Who hasn’t read a study with statistics showing the challenges of fatherless families. Single moms struggling to provide for their kids. Children lacking a positive male role model. Boys and girls growing up many times destined to repeat the cycle.
I am a foster care/adoption advocate and adoptive father. I write about foster care and adoption. I work with families who foster and/or adopt, and I work with orphan care organizations.
So I see firsthand the impact on children when a father is absent or non-existent.
It’s easy to trace back to a fatherless family a lot of the hyper-active, apathetic, rebellious behavior seen in children, especially boys.
A lot has been written about ways to help offset this dilemma ranging from increased governmental support to local community, faith-based support to educating young families about healthy marriage and family life.
Deservingly so, most of the attention goes to these families that are minus a father figure.
What About Dads Who Are “Present”?
How present are you really? I have noticed that even families where the father is “present”, many of the same challenges exist. What’s the reason for this?
You know, I am like a lot of dads. I struggle sometimes entering my son’s world. I easily get focused on the things in my own areas of interest, and my interaction with him boils down to instruction and correction. Even at five-years-old, I can tell a difference in how he responds to me, and others, when I take time to do what he enjoys. Now at this age that includes building things, exploring a new trail, or putting on a super hero vs transformers fight.
So, even where the dad lives with his family, the children can suffer from an absent or uninvolved dad.
What I really find interesting is when a family fosters or adopts and the father still isn’t very present. That communicates to me a couple of things. First, the family really don’t understand the needs of a child from a hard place. Two, the wife had the desire to foster or adopt and the husband went along with it.
Whether you are the dad of biological, adopted, or foster children, they need you to be present in their lives.
What do I mean by the word “present”? They don’t only need you to stick around and provide for the family, they need you to be tuned in, involved, in the moment, not thinking about yesterday or tomorrow, aware of what is going on their lives…not from your perspective but from theirs.
Instead of talking about how…I think each child has a different how…here are a few reasons why your child needs you to be present in their lives.
Why Sons Need their Father Present
- A model of how to be a man. Of course this assumes that you know how to be a man. Your son needs a man to role model for him things like how to treat women, how to work hard and earn a living, how to relate to authority, etc. No wonder so many boys and young men struggle when this is absent.

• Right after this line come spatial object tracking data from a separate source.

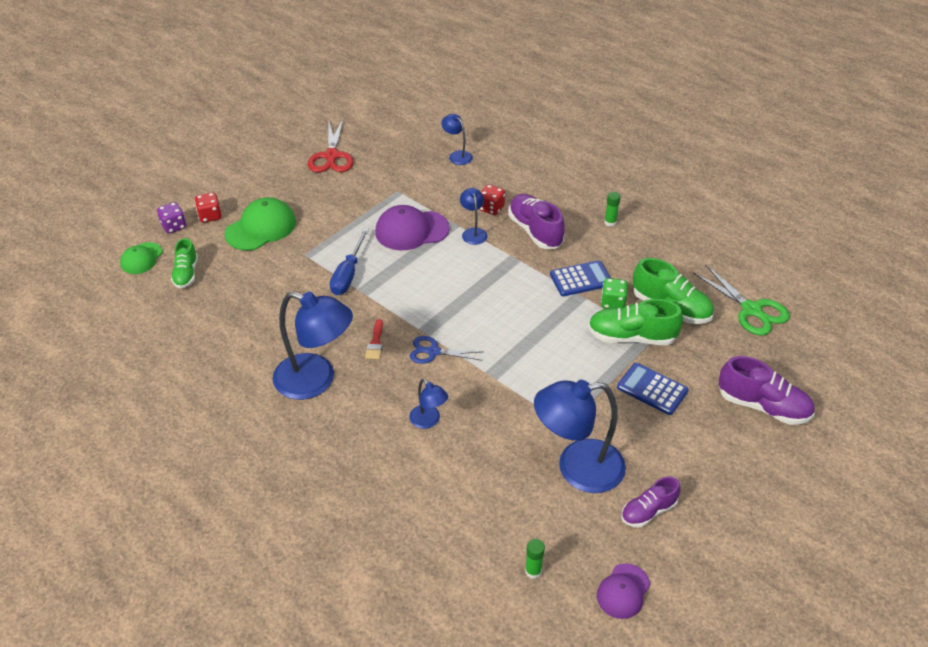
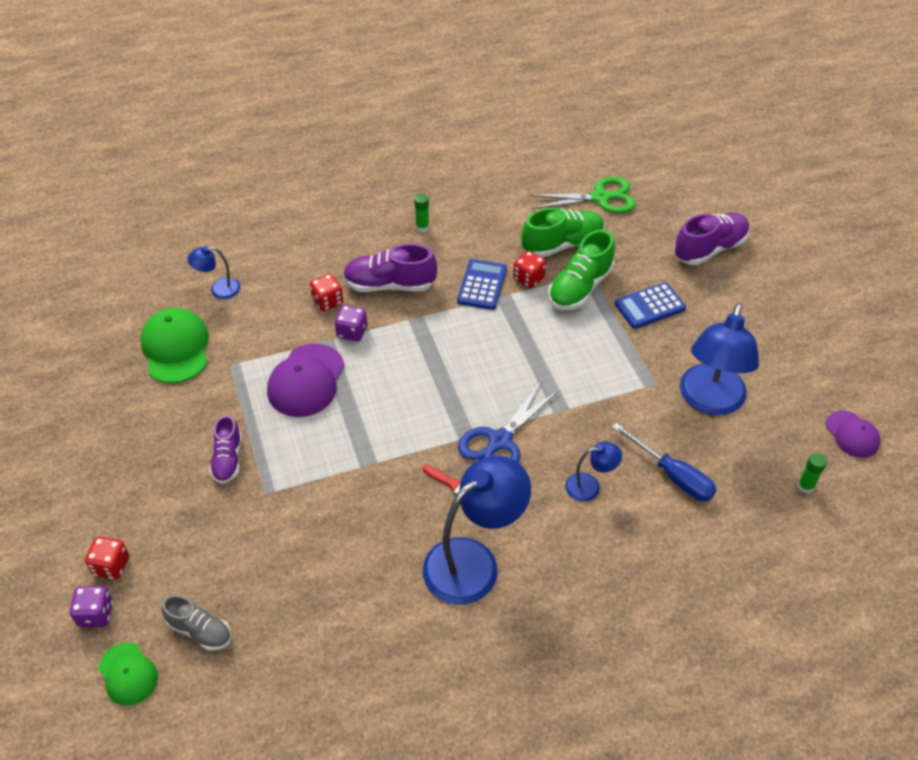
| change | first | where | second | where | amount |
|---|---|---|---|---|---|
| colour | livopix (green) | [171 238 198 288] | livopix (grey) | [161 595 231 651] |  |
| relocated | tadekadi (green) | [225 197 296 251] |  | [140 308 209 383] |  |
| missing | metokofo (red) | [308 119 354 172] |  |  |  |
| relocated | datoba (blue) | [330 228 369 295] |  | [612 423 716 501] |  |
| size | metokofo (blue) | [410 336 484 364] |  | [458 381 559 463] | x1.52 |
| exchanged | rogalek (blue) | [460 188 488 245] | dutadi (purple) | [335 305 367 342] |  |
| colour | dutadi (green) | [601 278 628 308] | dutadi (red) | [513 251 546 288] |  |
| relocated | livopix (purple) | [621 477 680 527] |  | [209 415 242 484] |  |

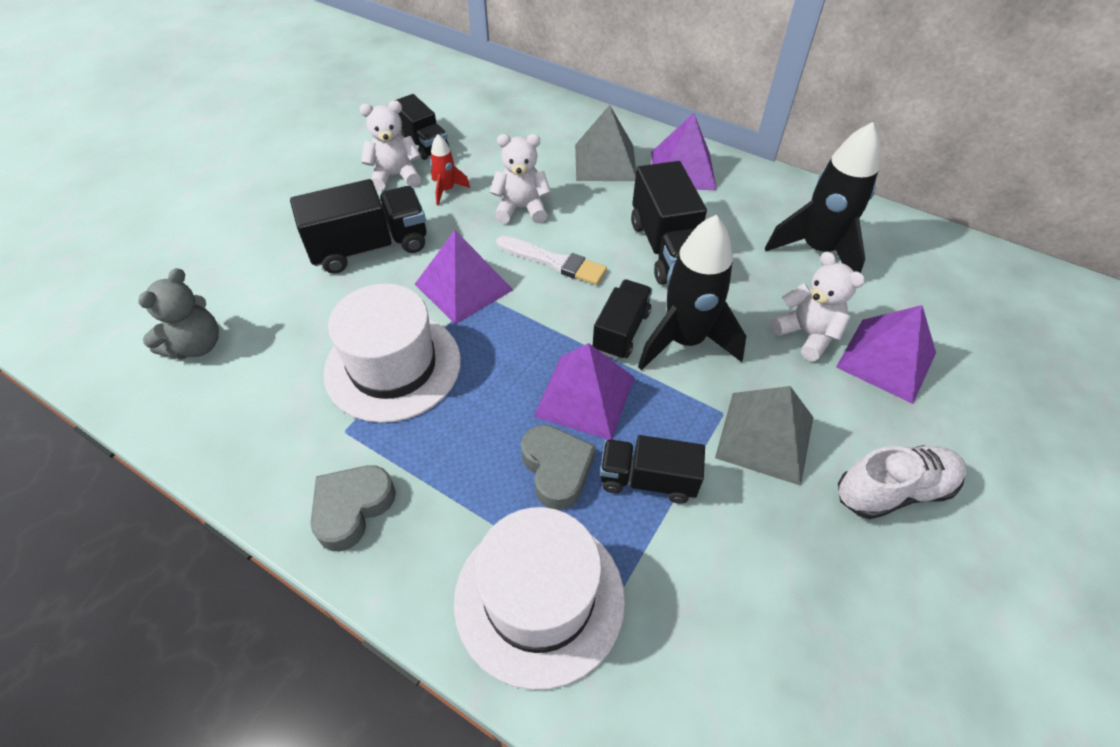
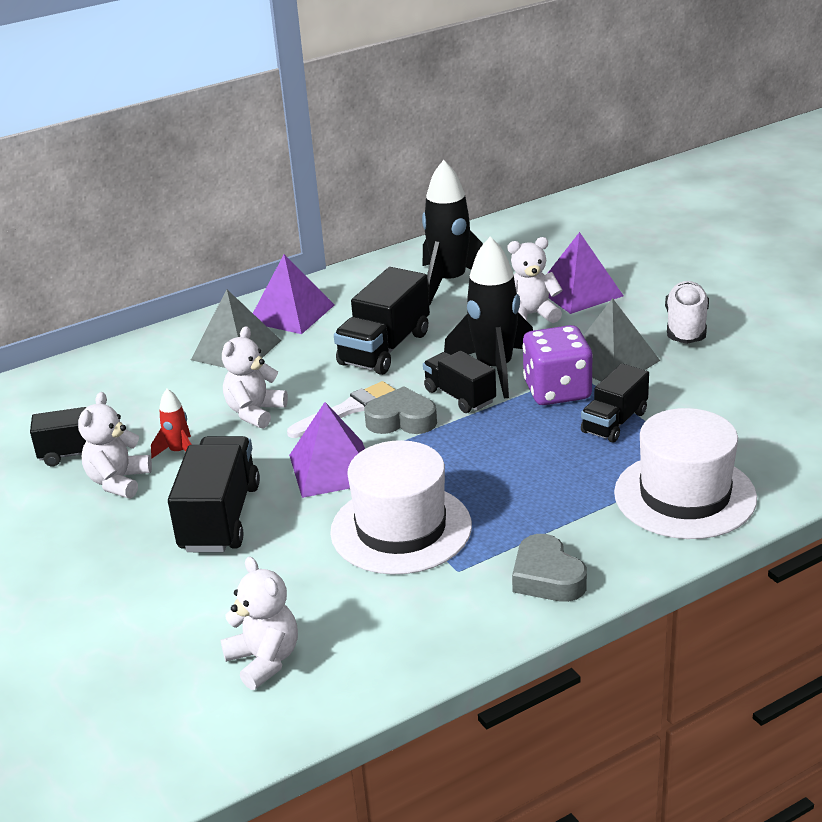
| change | first | where | second | where | amount |
|---|---|---|---|---|---|
| colour |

- Learn that’s ok to be a boy. When a boy is five, 10, 15 years-old, they need to feel like they can actually enjoy being that age. When a father is absent, that young boy or man feels a need to grow up too fast. This is a huge felt-safety need. When you are present, fully present, they feel safe to do the same. They learn to live life embracing their present.
- Understand that boys and men have emotions too. When a father is absent, a young boy doesn’t know how to navigate the emotions they encounter. A father can help them learn how to handle anger, sadness, disappointment, happiness, excitement, and so on. A mother can help of course, but as we all know, men and women are different creatures!
Why Daughters Need their Father Present
- A model of how a man appropriately treats a woman. A young girl, whether five or 15, needs a father who will show her how a man is to appropriately love and treat her. This will happen her father relates to her personally and as she watches him relate to his wife, her mother.
- Learn that they are safe to be a girl. Same as a young boy, yet different. A young girl/woman should feel safe in her relationship with her father. When she knows that he is there for her, providing for her needs, protecting her from harm, and purely loving her, she feels safe.
- Understand they are treasured. Fathers probably won’t always understand their daughters, but they can always treasure them. A father who takes time to know his daughter by listening, playing, even dating them will communicate value and worth to his daughter. Yes, his daughter may have to look long and hard to find a husband who matches that, but what a positive standard and expectation a present father can set for his daughter.
That’s just a few reasons that our children need us as father’s present in their lives.
I understand that some, maybe many fathers reading this feel pressure or overwhelmed. Maybe you’re thinking, “I don’t know how to do this! I didn’t have a good role model in my life.”
That’s ok! Seek out other men who are doing a good job being present with their children and simply spend time with them. Look for a an older man whose children are grown and learn from them. If you look for these men, you will find them.